United MileagePlus® calls itself “the world’s most rewarding loyalty program,” but we beg to differ. After years of continuous mileage devaluations and award availability restrictions, the MileagePlus program is dealing the ultimate blow to frequent flyers and holders of mileage-earning credit cards: It is completely eliminating its award redemption chart (umm…what happened to transparency?) and removing a cap on the maximum number of miles required for award flights.
Yep, the program is giving itself the right to charge whatever it wants for award tickets based on dynamic pricing, a similar move made by Delta few years back. In the case of Delta, the introduction of a dynamic pricing model saw prices of award tickets for destinations like Europe skyrocket from 50,000 miles in business one-way to as high as 320,000 miles.
Not only is this bad news for United loyalists but this devaluation has us rethinking the elite credit cards we use to bank United miles, such as the United Explorer credit card and more importantly the Chase Sapphire Reserve® and Chase Sapphire Preferred ®. If United miles are going the Delta route of giving us a 1% return, then there’s no point in using a credit card to earn United miles. More and more, it seems that a cash-back-earning card might be the best option. (Recently, we looked at earning up to 2% cash back from elite credit cards.)

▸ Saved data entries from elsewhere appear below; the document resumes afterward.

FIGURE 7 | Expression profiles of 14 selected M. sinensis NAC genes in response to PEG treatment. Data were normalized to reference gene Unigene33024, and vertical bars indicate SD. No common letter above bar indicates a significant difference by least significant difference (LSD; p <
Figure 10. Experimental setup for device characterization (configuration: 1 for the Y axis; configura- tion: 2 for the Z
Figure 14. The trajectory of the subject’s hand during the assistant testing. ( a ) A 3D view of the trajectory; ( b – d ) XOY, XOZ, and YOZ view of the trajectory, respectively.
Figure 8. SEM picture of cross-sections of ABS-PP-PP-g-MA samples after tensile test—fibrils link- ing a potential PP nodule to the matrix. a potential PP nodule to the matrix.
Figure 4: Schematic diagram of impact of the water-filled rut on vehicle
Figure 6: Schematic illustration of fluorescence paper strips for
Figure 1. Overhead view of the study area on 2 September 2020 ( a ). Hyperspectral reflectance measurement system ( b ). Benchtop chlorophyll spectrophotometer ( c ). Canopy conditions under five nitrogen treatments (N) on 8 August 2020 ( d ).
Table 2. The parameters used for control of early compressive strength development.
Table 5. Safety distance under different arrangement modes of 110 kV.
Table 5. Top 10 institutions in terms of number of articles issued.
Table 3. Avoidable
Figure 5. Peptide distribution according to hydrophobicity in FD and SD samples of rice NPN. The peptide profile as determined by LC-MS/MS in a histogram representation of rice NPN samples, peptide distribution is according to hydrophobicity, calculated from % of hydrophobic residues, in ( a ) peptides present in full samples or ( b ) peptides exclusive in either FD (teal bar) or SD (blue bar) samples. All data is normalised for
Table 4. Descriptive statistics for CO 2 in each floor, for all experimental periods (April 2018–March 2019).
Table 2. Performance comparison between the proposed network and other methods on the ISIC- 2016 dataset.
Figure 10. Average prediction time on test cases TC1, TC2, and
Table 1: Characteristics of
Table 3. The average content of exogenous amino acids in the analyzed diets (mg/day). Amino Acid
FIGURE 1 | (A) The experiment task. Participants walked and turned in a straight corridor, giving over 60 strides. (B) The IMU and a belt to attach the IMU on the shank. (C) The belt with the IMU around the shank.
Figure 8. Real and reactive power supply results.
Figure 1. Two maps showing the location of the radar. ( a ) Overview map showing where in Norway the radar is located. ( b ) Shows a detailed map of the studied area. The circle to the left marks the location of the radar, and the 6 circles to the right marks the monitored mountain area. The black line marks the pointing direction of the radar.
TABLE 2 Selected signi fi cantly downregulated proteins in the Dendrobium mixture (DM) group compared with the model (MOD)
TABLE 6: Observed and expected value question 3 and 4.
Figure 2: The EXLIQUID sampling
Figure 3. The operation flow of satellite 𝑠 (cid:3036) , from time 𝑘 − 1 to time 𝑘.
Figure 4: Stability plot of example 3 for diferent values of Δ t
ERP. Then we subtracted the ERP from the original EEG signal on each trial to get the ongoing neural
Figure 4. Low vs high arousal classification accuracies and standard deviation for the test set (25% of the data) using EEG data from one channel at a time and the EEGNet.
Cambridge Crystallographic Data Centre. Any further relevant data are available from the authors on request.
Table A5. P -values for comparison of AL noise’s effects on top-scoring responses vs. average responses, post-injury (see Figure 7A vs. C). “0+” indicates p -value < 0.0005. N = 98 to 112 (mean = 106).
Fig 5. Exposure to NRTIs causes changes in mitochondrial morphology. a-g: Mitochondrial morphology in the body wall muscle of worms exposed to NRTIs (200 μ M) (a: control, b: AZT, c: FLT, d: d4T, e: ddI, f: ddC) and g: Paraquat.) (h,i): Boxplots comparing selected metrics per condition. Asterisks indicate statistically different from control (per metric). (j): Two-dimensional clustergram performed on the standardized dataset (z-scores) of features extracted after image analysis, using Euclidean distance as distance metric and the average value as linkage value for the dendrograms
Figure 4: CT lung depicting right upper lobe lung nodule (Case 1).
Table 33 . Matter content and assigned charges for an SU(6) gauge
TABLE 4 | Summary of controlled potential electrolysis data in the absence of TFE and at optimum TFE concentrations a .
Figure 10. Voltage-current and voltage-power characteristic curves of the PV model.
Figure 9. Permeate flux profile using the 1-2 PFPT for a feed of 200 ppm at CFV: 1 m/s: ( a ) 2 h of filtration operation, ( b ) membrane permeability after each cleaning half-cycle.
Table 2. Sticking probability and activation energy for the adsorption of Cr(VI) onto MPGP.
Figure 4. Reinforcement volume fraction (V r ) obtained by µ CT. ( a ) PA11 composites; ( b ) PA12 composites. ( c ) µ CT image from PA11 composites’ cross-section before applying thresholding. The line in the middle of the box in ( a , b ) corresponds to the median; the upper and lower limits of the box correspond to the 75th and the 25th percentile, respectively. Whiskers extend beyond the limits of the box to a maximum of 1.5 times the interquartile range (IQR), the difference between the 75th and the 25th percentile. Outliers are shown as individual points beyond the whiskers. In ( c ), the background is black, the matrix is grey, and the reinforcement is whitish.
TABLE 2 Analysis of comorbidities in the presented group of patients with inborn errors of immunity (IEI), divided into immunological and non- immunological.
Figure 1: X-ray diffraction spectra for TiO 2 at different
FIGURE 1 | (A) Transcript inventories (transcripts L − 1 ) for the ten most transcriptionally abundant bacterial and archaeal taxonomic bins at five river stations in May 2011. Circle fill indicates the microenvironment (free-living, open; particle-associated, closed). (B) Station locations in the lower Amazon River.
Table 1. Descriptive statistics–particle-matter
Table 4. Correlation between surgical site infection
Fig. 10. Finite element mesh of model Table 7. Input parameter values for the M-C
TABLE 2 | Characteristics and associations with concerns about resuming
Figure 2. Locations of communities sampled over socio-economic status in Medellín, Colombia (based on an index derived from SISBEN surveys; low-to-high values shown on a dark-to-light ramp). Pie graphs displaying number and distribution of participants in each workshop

At least the program has given us some kind of warning so we can attempt to use our miles before all the changes take place. The award chart won’t disappear until November 15, 2019, and flights before November 15 should still reflect the current, fixed-pricing system. According to United, the demand-based dynamic pricing model should make some routes cheaper than they are now, but we haven’t seen too many examples of this yet (except some short routes to smaller airports in the United States and domestic flights on partner airline Air China). To help soften the blow of its announcement, United says it is removing the close-in fee for award travel booked on or after November 15. That’s a nice gesture, but if you can’t even find an award ticket, what’s the point?